Knowing that a pension could be shared out in a divorce if an important part of financial planning – but many people do not realise this is a distinct possibility. Michael Vale, family lawyer at Ansons Solicitors, has explained the hidden pension problems for those divorcing in later life exclusively to Express.co.uk.
Pension rules reflecting life
The pension rules have changed to reflect this divorce trend, leaving many silver divorcees in a stronger position financially.
Pension sharing orders are commonly made when the Court settles financial and property matters, especially with older spouses, but they are only possible for divorce i.e., dissolution of marriage.
Courts have the power to transfer money from a pension pot(s) to an ex spouse’s pension or indeed, to a newly created pension plan.
Alternatives like offsetting exist, where a pension share is given up in return for the transfer of another asset class, like a property, but you should seek expert advice.
Sometimes the pension trustees can consult with the family after death and collectively decide which option to follow.

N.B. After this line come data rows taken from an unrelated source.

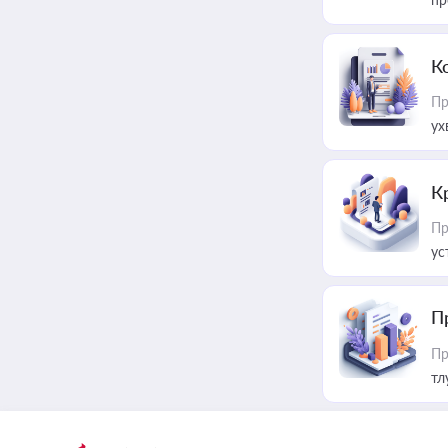
К
Пр
ух
К
Пр
ус
П
Пр
тл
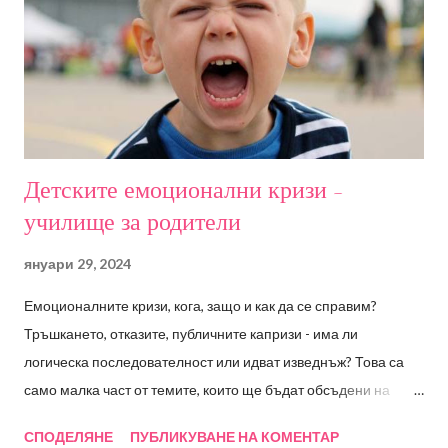
разлики; Емоционална компетентност; Ключови умения
според Каролин Саарни; Емоционалните компетенции като
предпоставка за социални такива - Емоциите като част от
детското ежедневие; Детските емоционални кризи - Е...
Детските емоционални кризи -
училище за родители
януари 29, 2024
Емоционалните кризи, кога, защо и как да се справим?
Тръшкането, отказите, публичните капризи - има ли
логическа последователност или идват изведнъж? Това са
само малка част от темите, които ще бъдат обсъдени на
семинара, а в последствие ще имате възможност да
СПОДЕЛЯНЕ
ПУБЛИКУВАНЕ НА КОМЕНТАР
зададете и въпросите, които вас най-много вълнуват.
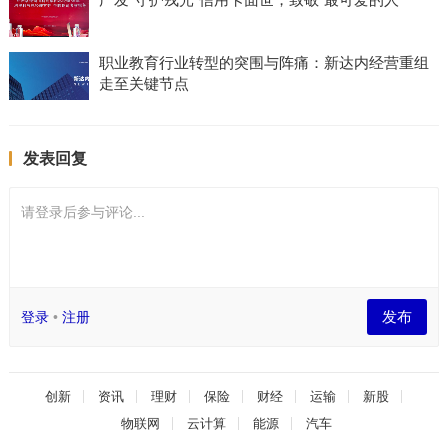
职业教育行业转型的突围与阵痛：新达内经营重组
走至关键节点
发表回复
请登录后参与评论...
发布
登录
•
注册
创新
资讯
理财
保险
财经
运输
新股
物联网
云计算
能源
汽车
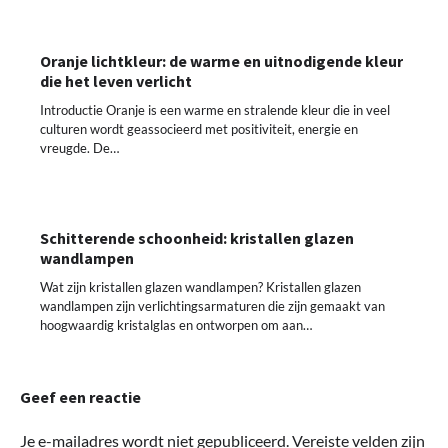
Oranje lichtkleur: de warme en uitnodigende kleur
die het leven verlicht
Introductie Oranje is een warme en stralende kleur die in veel
culturen wordt geassocieerd met positiviteit, energie en
vreugde. De…
Schitterende schoonheid: kristallen glazen
wandlampen
Wat zijn kristallen glazen wandlampen? Kristallen glazen
wandlampen zijn verlichtingsarmaturen die zijn gemaakt van
hoogwaardig kristalglas en ontworpen om aan…
Geef een reactie
Je e-mailadres wordt niet gepubliceerd.
Vereiste velden zijn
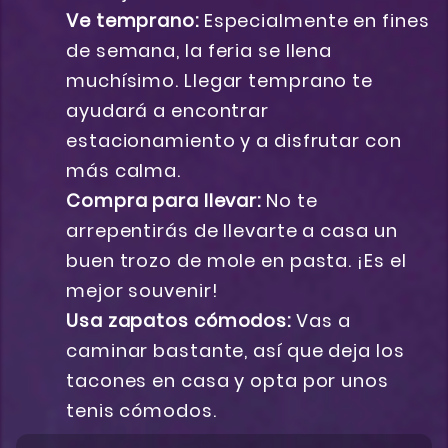
Ve temprano:
Especialmente en fines
de semana, la feria se llena
muchísimo. Llegar temprano te
ayudará a encontrar
estacionamiento y a disfrutar con
más calma.
Compra para llevar:
No te
arrepentirás de llevarte a casa un
buen trozo de mole en pasta. ¡Es el
mejor souvenir!
Usa zapatos cómodos:
Vas a
caminar bastante, así que deja los
tacones en casa y opta por unos
tenis cómodos.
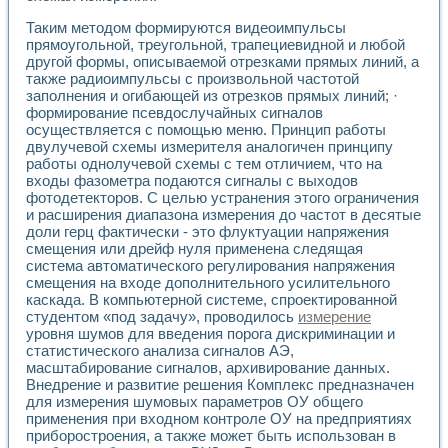
Применение LabVIEW для исследования течения в расши
Таким методом формируются видеоимпульсы
Создание виртуальной работы «Изучение магнитных свой
прямоугольной, треугольной, трапециевидной и любой
Обратный маятник
другой формы, описываемой отрезками прямых линий, а
Устройство для изучения основ интерфейсов обмена по п
также радиоимпульсы с произвольной частотой
Лабораторный практикум: изучение адиабатического расш
заполнения и огибающей из отрезков прямых линий; ·
Стенд для исследования электрических переходных харак
формирование псевдослучайных сигналов
Система статистической обработки результатов измерите
осуществляется с помощью меню. Принцип работы
Автоматизация лазерно-плазменных измерений с помощ
двулучевой схемы измерителя аналогичен принципу
работы однолучевой схемы с тем отличием, что на
Модельно-измерительный комплекс. Назначение. Состав.
входы фазометра подаются сигналы с выходов
Использование технологий NATIONAL INSTRUMENTS для с
фотодетекторов. С целью устранения этого ограничения
Учебный практикум "Спектральный и корреляционный ана
и расширения диапазона измерения до частот в десятые
Учебный стенд для исследования принципа действия унив
доли герц фактически - это флуктуации напряжения
Оборудование и программное обеспечение учебных лабор
смещения или дрейф нуля применена следящая
Виртуальный лабораторный практикум для изучения техн
система автоматического регулирования напряжения
Управление роботом ТУР-10 средствами LabVIEW
смещения на входе дополнительного усилительного
Аппаратно-программный комплекс для исследования АЧХ 
каскада. В компьютерной системе, спроектированной
Автоматизированный дистанционный лабораторный практи
студентом «под задачу», проводилось
измерение
уровня шумов для введения порога дискриминации и
Исследование возможности реставрации одномерных сигн
статистического анализа сигналов АЭ,
Использование технологий NATIONAL INSTRUMENTS в оп
масштабирование сигналов, архивирование данных.
Разработка модификаций алгоритма полигармонической э
Внедрение и развитие решения Комплекс предназначен
Учебный стенд для исследования принципа действия унив
для измерения шумовых параметров ОУ общего
Виртуальная система поддержки принимаемых решений в
применения при входном контроле ОУ на предприятиях
Преемственность дисциплин «Моделирование систем» и «
приборостроения, а также может быть использован в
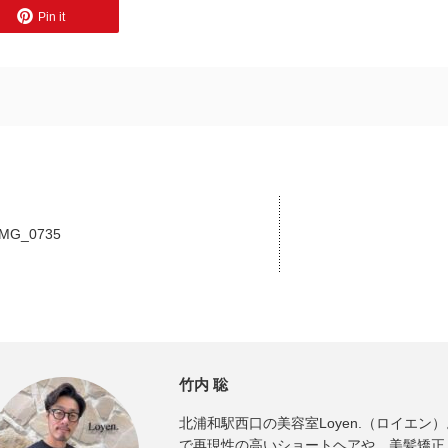
Pin it
IMG_0735
竹内 聡
北浦和駅西口の美容室Loyen.（ロイエン
で再現性の高いショートヘアや、美髪矯正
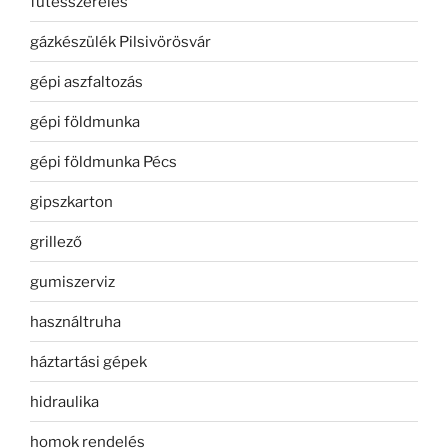
fűtésszerelés
gázkészülék Pilsivörösvár
gépi aszfaltozás
gépi földmunka
gépi földmunka Pécs
gipszkarton
grillező
gumiszerviz
használtruha
háztartási gépek
hidraulika
homok rendelés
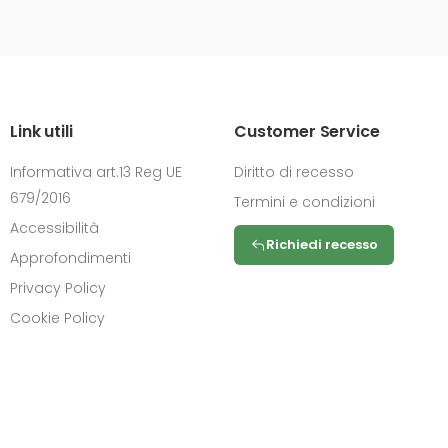
Link utili
Customer Service
Informativa art.13 Reg UE
Diritto di recesso
679/2016
Termini e condizioni
Accessibilità
Richiedi recesso
Approfondimenti
Privacy Policy
Cookie Policy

When someone under 75 dies, previously a 55 percent tax charge was levied when the death benefit was paid as a lump sum, but now it’s zero percent – a significant tax saving when a person dies young.
When someone over 75 dies, the tax charge on a lump sum is now 45 percent (previously 55 percent). Where a husband or wife receives a share of their spouse’s pension as part of the divorce settlement, they can now usually access those funds from age 55.
Take professional advice on the options available and review your pension provider’s scheme rules carefully; they may not have implemented the changes yet.
Mind the potential pitfalls
However painful, you need to avoid being acrimonious with your partner in the divorce proceedings, as this will typically increase the legal fees. You should engage in meaningful negotiations and always try to agree arrangements for the children, the basis for a divorce and a financial settlement.
Any financial settlement must be based on full and frank disclosure of finances and any other relevant considerations, otherwise any settlement could be set aside with adverse costs consequences.